Resolutions included researching the establishment of a workers party due to serious unhappiness with the ANC, coupled with Numsa’s decision to stop financial support of the ruling party and its unhappiness with the SACP.

Numsa has repeatedly alleged that the ANC and SACP are responsible for the factional in-fighting wracking Cosatu, which lead to concerns of a split last month.

On Thursday afternoon, Jim provided more details on the United Front, saying it would be a “weapon for uniting the working class” from “all walks of life”.

“Ideological orientation, political affiliation, religious, gender, social or any other affiliation or orientation shall not be a condition for denying or preventing participation in the programmes of the United Front,” he said.

“The basic guiding principle shall be ‘Unity in Action’ against the ravages of neo-liberalism and in support of the full implementation of the Freedom Charter.”

Numsa would now embark on an “intensive political programme” to build the United Front.

These would include township-based United Front political discussions which would aim to build the front locally, and look at the possibilities for taking up local campaigns and issues.

But the front was not aimed at as a project to resuscitate the ANC or the SACP from the neo-liberal trajectory it was on, Jim said.

Earlier he said the union’s central committee meeting had taken place against the backdrop of the recent general election results showing a reduced ANC majority.

“The ANC almost lost Gauteng, the industrial heartland of our country.
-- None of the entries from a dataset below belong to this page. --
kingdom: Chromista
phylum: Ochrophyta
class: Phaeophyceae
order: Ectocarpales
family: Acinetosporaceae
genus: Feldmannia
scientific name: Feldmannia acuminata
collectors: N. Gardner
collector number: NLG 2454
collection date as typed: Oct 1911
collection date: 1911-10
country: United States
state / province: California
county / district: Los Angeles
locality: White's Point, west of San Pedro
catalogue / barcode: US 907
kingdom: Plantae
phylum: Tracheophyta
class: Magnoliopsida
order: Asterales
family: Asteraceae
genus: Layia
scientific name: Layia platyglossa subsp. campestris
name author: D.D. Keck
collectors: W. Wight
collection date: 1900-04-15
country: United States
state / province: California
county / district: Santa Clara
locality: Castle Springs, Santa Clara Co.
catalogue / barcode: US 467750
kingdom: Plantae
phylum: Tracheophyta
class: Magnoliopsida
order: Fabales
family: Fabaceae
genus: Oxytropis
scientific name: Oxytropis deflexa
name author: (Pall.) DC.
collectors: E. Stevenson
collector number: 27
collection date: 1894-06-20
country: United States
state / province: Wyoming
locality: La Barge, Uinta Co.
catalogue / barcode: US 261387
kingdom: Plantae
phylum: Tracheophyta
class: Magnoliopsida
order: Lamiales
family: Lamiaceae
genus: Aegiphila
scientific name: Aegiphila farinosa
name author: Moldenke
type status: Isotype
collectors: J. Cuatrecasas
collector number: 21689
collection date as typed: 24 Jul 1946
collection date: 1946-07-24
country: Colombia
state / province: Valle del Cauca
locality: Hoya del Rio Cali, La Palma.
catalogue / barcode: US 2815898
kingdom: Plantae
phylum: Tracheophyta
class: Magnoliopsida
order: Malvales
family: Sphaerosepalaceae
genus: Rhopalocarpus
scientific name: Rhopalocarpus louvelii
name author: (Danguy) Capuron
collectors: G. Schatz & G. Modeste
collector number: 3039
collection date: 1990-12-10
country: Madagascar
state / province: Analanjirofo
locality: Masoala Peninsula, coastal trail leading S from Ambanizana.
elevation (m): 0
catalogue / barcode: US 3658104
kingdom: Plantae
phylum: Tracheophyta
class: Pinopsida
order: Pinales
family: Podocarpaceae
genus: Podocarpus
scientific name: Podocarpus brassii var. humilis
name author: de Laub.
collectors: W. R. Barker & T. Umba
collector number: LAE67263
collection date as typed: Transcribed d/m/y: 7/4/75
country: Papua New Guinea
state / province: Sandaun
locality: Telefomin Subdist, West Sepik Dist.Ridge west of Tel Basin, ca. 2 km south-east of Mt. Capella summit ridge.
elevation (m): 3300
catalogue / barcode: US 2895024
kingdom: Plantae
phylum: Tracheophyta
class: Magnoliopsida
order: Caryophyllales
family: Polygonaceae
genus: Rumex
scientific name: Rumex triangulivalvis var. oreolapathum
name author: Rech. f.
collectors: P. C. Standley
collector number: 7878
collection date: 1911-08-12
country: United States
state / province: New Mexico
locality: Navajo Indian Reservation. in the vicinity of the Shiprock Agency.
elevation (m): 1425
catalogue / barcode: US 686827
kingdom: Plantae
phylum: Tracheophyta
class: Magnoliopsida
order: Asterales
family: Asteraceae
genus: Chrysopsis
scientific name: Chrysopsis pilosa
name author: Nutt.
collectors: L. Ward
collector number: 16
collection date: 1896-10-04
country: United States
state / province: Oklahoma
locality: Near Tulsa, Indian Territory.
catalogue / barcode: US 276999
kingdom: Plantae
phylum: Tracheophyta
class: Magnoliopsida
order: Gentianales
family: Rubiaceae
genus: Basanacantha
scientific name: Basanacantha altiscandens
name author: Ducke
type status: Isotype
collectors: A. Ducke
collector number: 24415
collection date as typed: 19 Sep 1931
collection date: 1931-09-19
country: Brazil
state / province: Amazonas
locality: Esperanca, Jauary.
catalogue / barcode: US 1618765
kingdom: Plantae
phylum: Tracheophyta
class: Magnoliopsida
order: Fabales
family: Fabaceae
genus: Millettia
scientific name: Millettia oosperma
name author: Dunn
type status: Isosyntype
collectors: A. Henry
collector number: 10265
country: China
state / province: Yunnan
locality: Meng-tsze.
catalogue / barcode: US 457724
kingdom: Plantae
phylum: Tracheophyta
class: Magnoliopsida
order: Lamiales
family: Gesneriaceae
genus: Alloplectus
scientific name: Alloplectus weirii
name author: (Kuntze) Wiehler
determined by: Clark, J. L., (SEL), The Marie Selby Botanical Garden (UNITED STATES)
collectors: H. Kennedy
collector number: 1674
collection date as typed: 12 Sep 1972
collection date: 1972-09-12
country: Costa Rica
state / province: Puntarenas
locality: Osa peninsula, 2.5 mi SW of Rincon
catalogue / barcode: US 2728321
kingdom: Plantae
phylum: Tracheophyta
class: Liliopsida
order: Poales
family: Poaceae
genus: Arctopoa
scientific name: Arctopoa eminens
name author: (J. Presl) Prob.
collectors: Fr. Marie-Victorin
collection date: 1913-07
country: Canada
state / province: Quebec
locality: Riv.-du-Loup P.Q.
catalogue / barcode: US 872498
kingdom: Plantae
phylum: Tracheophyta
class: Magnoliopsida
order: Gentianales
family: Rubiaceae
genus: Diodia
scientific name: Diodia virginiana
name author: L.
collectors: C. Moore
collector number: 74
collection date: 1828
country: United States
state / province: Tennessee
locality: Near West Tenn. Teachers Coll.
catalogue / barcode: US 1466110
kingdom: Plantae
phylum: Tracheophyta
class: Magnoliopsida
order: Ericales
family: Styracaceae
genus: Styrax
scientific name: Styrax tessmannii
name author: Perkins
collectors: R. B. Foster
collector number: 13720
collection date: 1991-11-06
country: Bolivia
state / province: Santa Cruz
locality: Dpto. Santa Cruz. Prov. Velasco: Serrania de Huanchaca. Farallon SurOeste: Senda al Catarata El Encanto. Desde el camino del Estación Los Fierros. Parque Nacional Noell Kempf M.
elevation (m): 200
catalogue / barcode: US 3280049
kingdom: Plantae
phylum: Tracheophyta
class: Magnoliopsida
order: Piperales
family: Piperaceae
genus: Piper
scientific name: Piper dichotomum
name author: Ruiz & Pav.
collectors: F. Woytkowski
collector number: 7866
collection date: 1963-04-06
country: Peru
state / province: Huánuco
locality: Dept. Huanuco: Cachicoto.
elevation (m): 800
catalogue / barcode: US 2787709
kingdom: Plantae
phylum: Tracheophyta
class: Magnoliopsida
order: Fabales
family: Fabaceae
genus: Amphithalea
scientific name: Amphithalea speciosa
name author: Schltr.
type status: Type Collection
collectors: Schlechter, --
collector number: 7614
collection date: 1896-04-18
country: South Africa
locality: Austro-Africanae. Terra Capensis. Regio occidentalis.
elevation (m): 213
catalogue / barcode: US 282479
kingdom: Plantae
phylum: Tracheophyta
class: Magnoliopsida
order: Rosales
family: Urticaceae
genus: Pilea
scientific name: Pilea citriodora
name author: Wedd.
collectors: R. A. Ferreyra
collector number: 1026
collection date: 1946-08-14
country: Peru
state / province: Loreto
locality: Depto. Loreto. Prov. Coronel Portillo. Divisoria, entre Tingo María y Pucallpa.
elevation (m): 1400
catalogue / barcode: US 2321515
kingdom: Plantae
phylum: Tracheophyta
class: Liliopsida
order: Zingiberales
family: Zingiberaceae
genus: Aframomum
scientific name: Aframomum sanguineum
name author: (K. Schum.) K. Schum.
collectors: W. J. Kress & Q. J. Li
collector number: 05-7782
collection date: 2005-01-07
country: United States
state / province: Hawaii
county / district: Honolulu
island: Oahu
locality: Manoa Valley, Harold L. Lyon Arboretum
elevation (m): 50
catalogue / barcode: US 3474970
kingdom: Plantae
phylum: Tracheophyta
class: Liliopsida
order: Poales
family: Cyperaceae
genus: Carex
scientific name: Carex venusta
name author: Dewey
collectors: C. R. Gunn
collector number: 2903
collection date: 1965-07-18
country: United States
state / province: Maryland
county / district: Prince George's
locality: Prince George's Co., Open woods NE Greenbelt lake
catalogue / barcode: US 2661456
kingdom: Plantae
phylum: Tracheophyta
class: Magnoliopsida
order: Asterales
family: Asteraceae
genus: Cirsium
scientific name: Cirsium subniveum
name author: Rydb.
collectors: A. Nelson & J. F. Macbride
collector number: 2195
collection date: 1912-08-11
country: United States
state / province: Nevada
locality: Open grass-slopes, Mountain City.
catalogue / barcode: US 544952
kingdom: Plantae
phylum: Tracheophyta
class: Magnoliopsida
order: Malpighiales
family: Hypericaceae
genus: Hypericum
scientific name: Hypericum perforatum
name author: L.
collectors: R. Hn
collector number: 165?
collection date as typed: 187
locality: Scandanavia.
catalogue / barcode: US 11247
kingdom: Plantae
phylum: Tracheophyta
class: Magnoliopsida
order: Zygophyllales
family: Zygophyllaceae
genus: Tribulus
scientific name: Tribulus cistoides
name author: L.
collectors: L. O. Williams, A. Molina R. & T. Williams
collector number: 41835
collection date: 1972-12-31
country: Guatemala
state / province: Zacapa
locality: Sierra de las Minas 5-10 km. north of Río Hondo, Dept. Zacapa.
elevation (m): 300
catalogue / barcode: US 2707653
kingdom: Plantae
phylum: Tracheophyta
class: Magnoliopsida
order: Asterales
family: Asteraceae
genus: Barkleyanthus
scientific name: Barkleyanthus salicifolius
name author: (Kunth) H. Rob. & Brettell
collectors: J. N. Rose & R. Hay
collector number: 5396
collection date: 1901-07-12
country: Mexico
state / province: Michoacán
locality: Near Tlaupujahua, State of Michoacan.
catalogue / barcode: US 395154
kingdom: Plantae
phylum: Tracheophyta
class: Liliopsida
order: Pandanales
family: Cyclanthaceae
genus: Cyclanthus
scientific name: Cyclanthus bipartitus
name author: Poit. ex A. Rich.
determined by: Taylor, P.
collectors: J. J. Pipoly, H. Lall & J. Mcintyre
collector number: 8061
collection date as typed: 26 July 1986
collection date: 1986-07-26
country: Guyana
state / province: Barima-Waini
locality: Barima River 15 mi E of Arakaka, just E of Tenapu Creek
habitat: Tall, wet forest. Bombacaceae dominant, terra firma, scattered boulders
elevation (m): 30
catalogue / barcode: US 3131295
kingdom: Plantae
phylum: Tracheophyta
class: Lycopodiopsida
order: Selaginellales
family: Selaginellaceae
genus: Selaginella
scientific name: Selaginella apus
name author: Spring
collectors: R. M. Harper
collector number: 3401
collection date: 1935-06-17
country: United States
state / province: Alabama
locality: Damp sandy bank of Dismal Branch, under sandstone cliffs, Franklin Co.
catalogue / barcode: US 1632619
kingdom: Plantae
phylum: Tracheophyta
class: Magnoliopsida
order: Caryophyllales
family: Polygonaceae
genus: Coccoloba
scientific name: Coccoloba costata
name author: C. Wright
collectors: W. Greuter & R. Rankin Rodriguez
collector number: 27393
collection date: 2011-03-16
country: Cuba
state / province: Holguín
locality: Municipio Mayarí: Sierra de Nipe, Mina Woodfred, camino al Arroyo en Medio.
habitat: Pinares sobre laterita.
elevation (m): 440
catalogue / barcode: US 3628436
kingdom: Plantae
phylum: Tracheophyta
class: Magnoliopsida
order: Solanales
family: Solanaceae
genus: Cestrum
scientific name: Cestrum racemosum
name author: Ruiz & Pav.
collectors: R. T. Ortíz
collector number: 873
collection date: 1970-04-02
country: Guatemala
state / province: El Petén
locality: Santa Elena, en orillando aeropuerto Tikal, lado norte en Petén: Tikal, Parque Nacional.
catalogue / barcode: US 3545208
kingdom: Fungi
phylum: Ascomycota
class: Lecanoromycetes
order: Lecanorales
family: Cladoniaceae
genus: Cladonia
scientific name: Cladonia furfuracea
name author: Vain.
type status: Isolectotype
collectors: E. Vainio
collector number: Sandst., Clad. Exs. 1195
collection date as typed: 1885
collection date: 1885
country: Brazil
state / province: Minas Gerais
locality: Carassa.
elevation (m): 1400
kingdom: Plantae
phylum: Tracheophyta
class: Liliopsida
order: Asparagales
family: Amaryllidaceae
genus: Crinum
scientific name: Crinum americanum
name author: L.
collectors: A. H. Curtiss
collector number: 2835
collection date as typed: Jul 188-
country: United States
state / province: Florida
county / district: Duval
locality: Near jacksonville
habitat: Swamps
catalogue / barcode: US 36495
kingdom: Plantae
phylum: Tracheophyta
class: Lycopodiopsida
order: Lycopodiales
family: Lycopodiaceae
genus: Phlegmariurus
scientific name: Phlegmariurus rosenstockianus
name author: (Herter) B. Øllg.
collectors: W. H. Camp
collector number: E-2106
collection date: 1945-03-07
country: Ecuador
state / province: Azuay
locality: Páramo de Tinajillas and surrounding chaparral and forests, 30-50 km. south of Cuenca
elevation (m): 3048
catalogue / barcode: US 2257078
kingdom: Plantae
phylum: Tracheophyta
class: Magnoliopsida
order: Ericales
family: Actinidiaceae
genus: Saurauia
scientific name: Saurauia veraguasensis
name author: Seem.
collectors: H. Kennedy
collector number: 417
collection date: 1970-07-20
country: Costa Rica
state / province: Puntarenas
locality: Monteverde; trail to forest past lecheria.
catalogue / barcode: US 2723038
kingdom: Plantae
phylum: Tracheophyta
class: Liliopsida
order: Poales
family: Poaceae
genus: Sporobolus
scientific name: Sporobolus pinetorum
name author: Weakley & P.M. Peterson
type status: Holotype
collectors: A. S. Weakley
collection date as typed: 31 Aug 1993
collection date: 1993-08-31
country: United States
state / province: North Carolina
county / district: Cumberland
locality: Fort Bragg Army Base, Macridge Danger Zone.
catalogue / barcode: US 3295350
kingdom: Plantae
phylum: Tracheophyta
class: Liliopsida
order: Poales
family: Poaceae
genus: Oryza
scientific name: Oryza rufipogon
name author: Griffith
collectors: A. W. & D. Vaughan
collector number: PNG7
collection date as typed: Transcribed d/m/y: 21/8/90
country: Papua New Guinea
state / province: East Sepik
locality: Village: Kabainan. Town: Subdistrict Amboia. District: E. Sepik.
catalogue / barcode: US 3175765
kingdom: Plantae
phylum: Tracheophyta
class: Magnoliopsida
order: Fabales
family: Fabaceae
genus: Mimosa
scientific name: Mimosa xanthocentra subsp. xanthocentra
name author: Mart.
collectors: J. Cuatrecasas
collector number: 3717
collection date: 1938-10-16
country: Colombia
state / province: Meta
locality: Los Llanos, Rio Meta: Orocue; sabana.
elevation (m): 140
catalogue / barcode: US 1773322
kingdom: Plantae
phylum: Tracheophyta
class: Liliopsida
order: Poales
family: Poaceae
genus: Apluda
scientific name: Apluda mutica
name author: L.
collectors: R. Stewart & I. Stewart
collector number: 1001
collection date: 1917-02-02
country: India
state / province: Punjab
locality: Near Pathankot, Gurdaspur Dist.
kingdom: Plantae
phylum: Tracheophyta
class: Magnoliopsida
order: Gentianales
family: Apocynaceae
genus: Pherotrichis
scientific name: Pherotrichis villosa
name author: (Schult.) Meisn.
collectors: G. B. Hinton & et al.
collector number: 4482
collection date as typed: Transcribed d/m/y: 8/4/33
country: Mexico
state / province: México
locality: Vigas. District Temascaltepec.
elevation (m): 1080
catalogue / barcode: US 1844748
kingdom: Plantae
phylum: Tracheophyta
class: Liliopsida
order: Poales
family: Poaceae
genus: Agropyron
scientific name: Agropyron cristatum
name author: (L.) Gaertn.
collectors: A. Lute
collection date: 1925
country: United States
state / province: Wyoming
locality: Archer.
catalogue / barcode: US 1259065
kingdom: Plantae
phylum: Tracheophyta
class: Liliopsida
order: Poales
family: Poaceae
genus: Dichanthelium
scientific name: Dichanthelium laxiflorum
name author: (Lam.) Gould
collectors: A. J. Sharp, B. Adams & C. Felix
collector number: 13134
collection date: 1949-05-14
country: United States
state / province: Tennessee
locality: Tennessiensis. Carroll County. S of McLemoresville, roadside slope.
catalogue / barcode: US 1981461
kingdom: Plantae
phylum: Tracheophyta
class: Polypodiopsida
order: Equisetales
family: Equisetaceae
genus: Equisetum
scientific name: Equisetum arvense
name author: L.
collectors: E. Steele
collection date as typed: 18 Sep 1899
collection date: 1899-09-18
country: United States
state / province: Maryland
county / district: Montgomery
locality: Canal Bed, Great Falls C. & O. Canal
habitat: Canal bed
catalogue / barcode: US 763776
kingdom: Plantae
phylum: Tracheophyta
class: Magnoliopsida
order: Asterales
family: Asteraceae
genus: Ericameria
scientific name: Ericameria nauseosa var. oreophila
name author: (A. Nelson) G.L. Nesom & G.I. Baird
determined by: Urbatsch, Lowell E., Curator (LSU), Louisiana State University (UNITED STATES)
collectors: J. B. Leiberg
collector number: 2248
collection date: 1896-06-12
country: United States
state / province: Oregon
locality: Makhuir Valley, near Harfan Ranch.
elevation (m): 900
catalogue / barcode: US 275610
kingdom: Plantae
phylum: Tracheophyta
This is the result of 20 years of our neoliberal democracy which has not decisively uprooted our colonial character of the South African economy and society,” Jim said.

He said “mass poverty, deepening unemployment and extreme inequalities” remained the symptoms of South Africa's neo-liberal economic status quo, which was boosted by the “ideological fog” spread by the ANC's campaign message that it had a “good story to tell”.